9. A conjugate comprising (i) a target binding moiety, (ii) at least one amatoxin, and (iii) optionally at least one linker connecting said target binding moiety with said at least one amatoxin, for use in the inhibition of RNA virus replication, in particular for use in the inhibition of Coronavirus replication.

10. A conjugate comprising (i) a target binding moiety, (ii) at least one amatoxin, and (iii) optionally at least one linker connecting said target binding moiety with said at least one amatoxin, for use in the treatment of Coronavirus-associated diseases.

11. Use of a conjugate according to any one of claims 7 or 8, or the conjugate for use according to any one of claims 9 or 10, wherein said target binding moiety is selected from the group consisting of

(i) an antibody, preferably a monoclonal antibody,

(ii) an antigen-binding fragment thereof, preferably a variable domain (Fv), a Fab fragment or an F(ab)2 fragment,

(iii) an antigen-binding derivative thereof, preferably a single-chain Fv (scFv), and

(iv) an antibody-like protein.

12. Use of a conjugate according to claim 11, or the conjugate for use according to claim 11, wherein said antibody, or antigen-binding fragment thereof or antigen-binding derivative thereof, is a murine, a chimeric, a humanized or a human antibody, or antigen-binding fragment or antigen-binding derivative thereof, respectively.

13. Use of a conjugate according to any one of claims 11 or 12, or the conjugate for use according to any one of claims 11 or 12, wherein said antibody, or antigen-binding fragment thereof, or antigen-binding derivative thereof, respectively, is specific for the Coronavirus spike (S) protein, the SI subunit or S2 subunit of the spike (S) protein, angiotensin-converting enzyme 2 (ACE2), or the TMPRRS2 protein.

14. A pharmaceutical formulation comprising the amatoxin according to any one of claims 5 or 6, or , or the conjugate according to any one of claims 9 - 13 , for use in the treatment of Coronavirus-associated diseases, in particular for use in the treatment of human Coronavirus-associated diseases.
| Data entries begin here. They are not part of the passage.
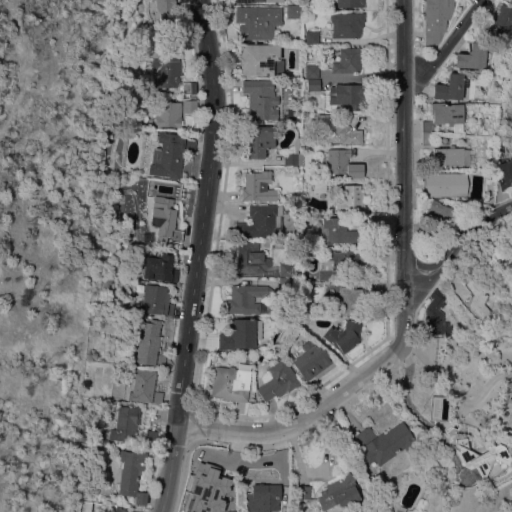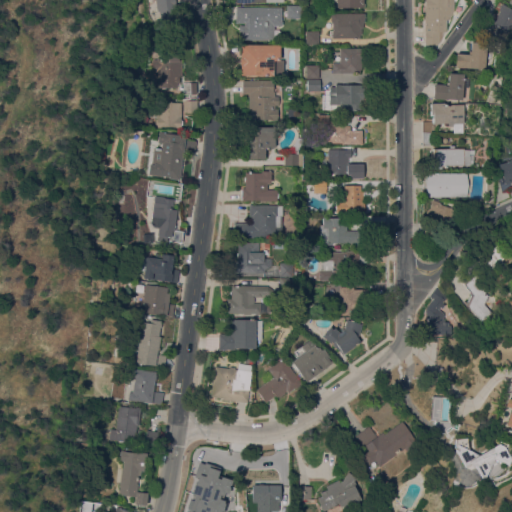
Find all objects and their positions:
building: (253, 0)
building: (258, 1)
building: (509, 1)
building: (509, 1)
building: (347, 3)
building: (347, 3)
building: (165, 8)
building: (163, 10)
building: (291, 10)
building: (293, 12)
building: (434, 19)
building: (435, 19)
building: (256, 21)
building: (258, 21)
building: (498, 22)
building: (501, 22)
building: (162, 23)
building: (345, 24)
building: (346, 24)
building: (309, 36)
building: (311, 36)
road: (444, 42)
building: (470, 56)
building: (472, 56)
building: (256, 58)
building: (260, 59)
building: (346, 60)
building: (348, 61)
building: (167, 68)
building: (165, 69)
building: (311, 70)
building: (310, 76)
building: (313, 84)
building: (448, 86)
building: (451, 86)
building: (189, 88)
building: (344, 95)
building: (343, 97)
building: (259, 98)
building: (260, 99)
building: (189, 105)
building: (190, 106)
building: (166, 113)
building: (168, 114)
building: (446, 114)
building: (442, 119)
building: (335, 131)
building: (334, 132)
building: (258, 140)
building: (261, 141)
road: (403, 150)
building: (166, 155)
building: (169, 155)
building: (451, 156)
building: (452, 156)
building: (291, 159)
building: (340, 163)
building: (342, 163)
building: (503, 168)
building: (505, 175)
building: (444, 183)
building: (444, 184)
building: (256, 186)
building: (257, 186)
building: (320, 187)
building: (350, 198)
building: (350, 199)
road: (203, 210)
building: (437, 211)
building: (163, 218)
building: (164, 219)
building: (438, 219)
building: (260, 221)
building: (261, 222)
building: (337, 229)
building: (338, 232)
building: (492, 257)
building: (250, 258)
building: (253, 262)
building: (339, 263)
building: (156, 267)
building: (159, 267)
building: (284, 269)
building: (285, 269)
building: (286, 285)
building: (475, 296)
building: (477, 296)
building: (153, 298)
building: (246, 298)
building: (245, 299)
building: (349, 299)
building: (155, 300)
building: (352, 301)
building: (435, 317)
building: (237, 334)
building: (240, 334)
building: (341, 335)
building: (343, 336)
building: (146, 341)
building: (149, 344)
building: (309, 359)
building: (311, 360)
road: (378, 364)
building: (276, 380)
building: (278, 380)
building: (229, 382)
building: (231, 382)
building: (143, 386)
road: (453, 391)
building: (509, 411)
building: (509, 416)
building: (125, 423)
building: (124, 424)
building: (150, 438)
building: (384, 441)
building: (385, 442)
building: (481, 455)
building: (477, 457)
road: (168, 467)
road: (302, 469)
building: (131, 475)
building: (129, 476)
building: (206, 489)
building: (303, 491)
building: (336, 492)
building: (339, 492)
building: (264, 494)
building: (264, 495)
building: (401, 509)
building: (122, 510)
building: (123, 510)
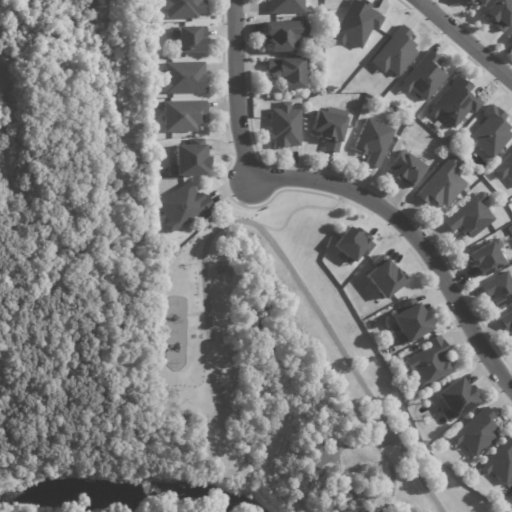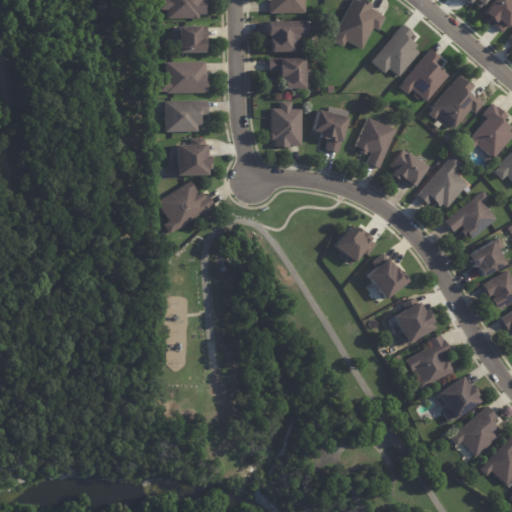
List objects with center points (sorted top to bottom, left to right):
building: (473, 2)
building: (284, 6)
building: (285, 6)
building: (181, 8)
building: (182, 8)
building: (498, 13)
building: (355, 23)
building: (355, 24)
building: (284, 34)
building: (284, 36)
building: (509, 36)
building: (510, 37)
building: (187, 38)
building: (187, 39)
road: (461, 41)
building: (393, 52)
building: (394, 53)
building: (287, 71)
building: (288, 71)
building: (182, 77)
building: (422, 77)
building: (182, 78)
building: (423, 78)
building: (328, 89)
road: (235, 91)
building: (453, 103)
building: (453, 103)
building: (181, 115)
building: (181, 115)
building: (284, 125)
building: (283, 126)
building: (327, 129)
building: (327, 129)
building: (489, 132)
building: (490, 132)
building: (372, 141)
building: (373, 141)
building: (190, 159)
building: (188, 160)
building: (504, 167)
building: (503, 168)
road: (4, 169)
building: (405, 169)
building: (405, 170)
building: (441, 184)
building: (442, 184)
building: (182, 207)
building: (182, 207)
road: (295, 215)
building: (468, 217)
building: (469, 217)
road: (214, 228)
building: (509, 230)
road: (413, 240)
building: (352, 242)
building: (352, 245)
park: (69, 254)
building: (485, 257)
building: (485, 258)
building: (383, 276)
building: (384, 278)
building: (498, 290)
building: (498, 291)
road: (192, 314)
building: (506, 319)
building: (506, 320)
building: (410, 322)
building: (410, 322)
building: (426, 364)
building: (428, 364)
park: (281, 386)
building: (455, 398)
building: (455, 399)
building: (474, 432)
building: (475, 432)
road: (383, 439)
road: (314, 455)
building: (499, 462)
building: (500, 462)
building: (510, 492)
building: (510, 496)
road: (354, 504)
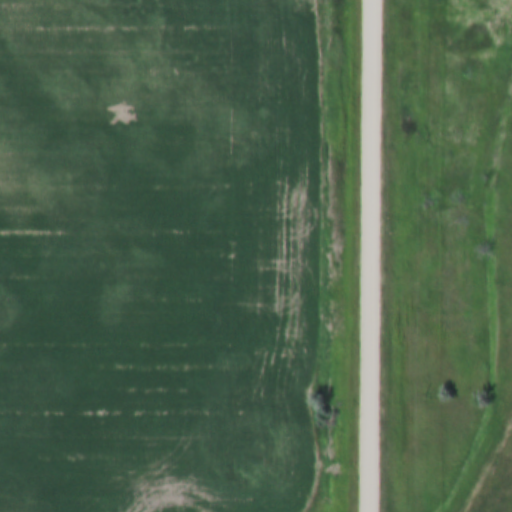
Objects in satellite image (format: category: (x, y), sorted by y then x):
road: (372, 256)
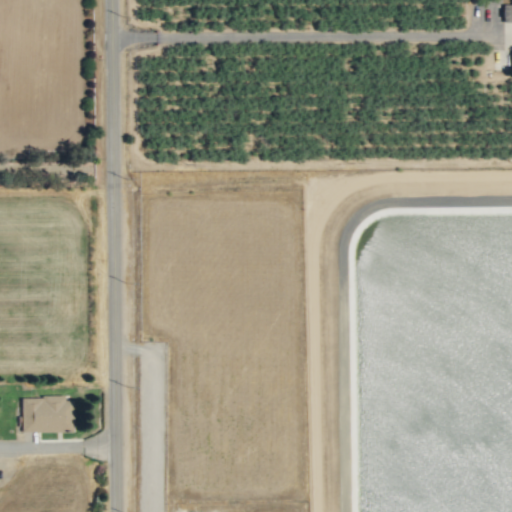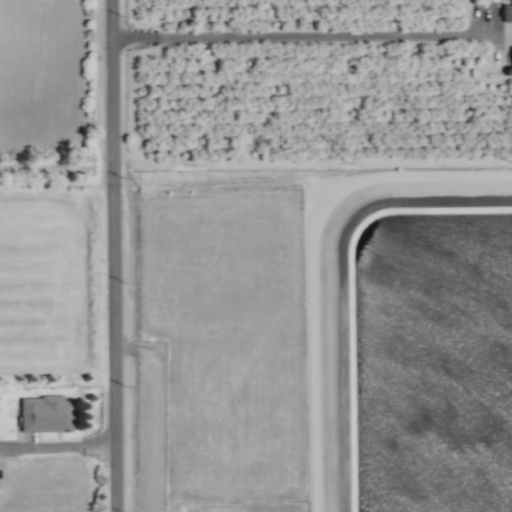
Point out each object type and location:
building: (506, 13)
road: (299, 35)
building: (511, 59)
road: (112, 255)
road: (153, 411)
building: (45, 414)
road: (57, 450)
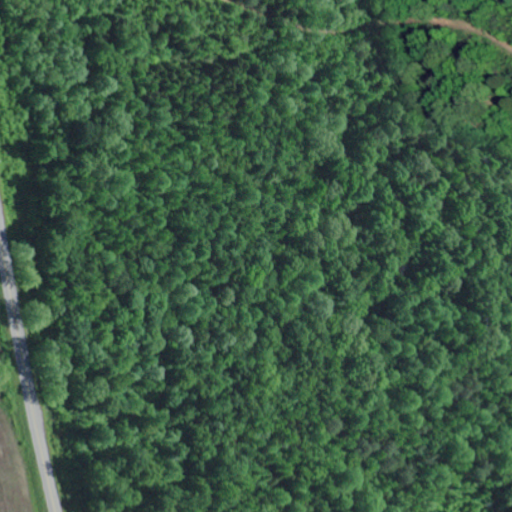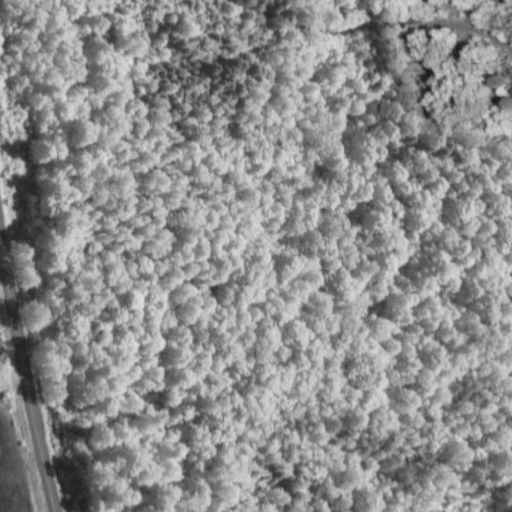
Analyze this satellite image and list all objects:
road: (27, 366)
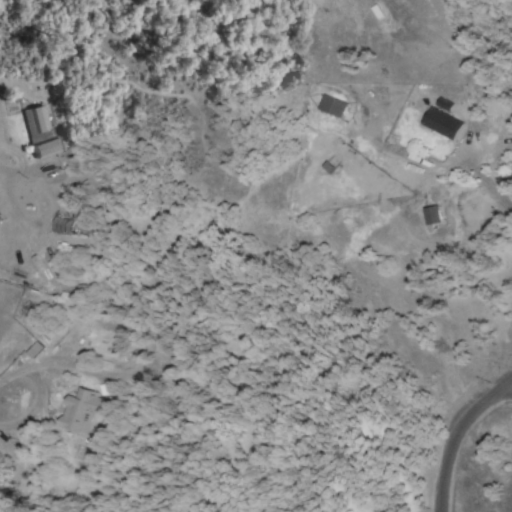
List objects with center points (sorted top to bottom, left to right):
building: (331, 105)
building: (441, 123)
building: (37, 131)
road: (478, 171)
building: (433, 216)
building: (60, 225)
road: (21, 226)
building: (33, 347)
road: (32, 368)
road: (33, 408)
building: (82, 411)
road: (454, 435)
15. Use of an amatoxin according to claim 4, or use of a conjugate according to claim 10, or amatoxin for use according to claim 6, or conjugate for use according to any one of claims 10 - 13, or pharmaceutical formulation according to claim 14, wherein the Coronavirus-associated disease is selected from the group consisting of Coronavirus- associated respiratory disease, gastrointestinal disease, hepatic disease, kidney failure, central nervous system disorder, MERS, SARS and COVID-19, in particular wherein the Coronavirus-associated disease is COVID-19.

16. Use of an amatoxin according to any one of claims 1 to 4, or use of a conjugate according to any one of claims 7 or 8, or amatoxin for use according to claim 5, or claim 6, or conjugate for use according to any one of claims 9 - 10, or pharmaceutical formulation according to claim 14, wherein the Coronavirus is a human Coronavirus, preferably selected from the group consisting of the human Coronavirus types HCoV- 229E, HCoV-NL63, HCoV-OC43, HCoV-HKUl, MERS-CoV, SARS-CoV and SARS-CoV-2.

17. The pharmaceutical formulation for use according to claim 14, wherein said formulation further comprises one or more excipients, preferably selected from the group consisiting of pharmaceutically acceptable buffers, surfactants, diluents, carriers, fillers, binders, lubricants, glidants, disintegrants, adsorbents, and/or preservatives.

18. The conjugate for use according to any one of claims 10 - 13, wherein said linker is a stable or a cleavable linker, particularly wherein said cleavable linker is selected from the group consisting of an enzymatically cleavable linker, preferably a protease- cleavable linker, and a chemically cleavable linker, preferably a linker comprising a disulfide bridge.

19. The amatoxin for use according to claim 5 or claim 6, or the conjugate for use according to any one of claims 10 - 16 or 18, wherein said amatoxin can be selected from the group consisting of a-amanitin, b-amanitin, amanin, amaninamide and analogues, derivatives and salts thereof.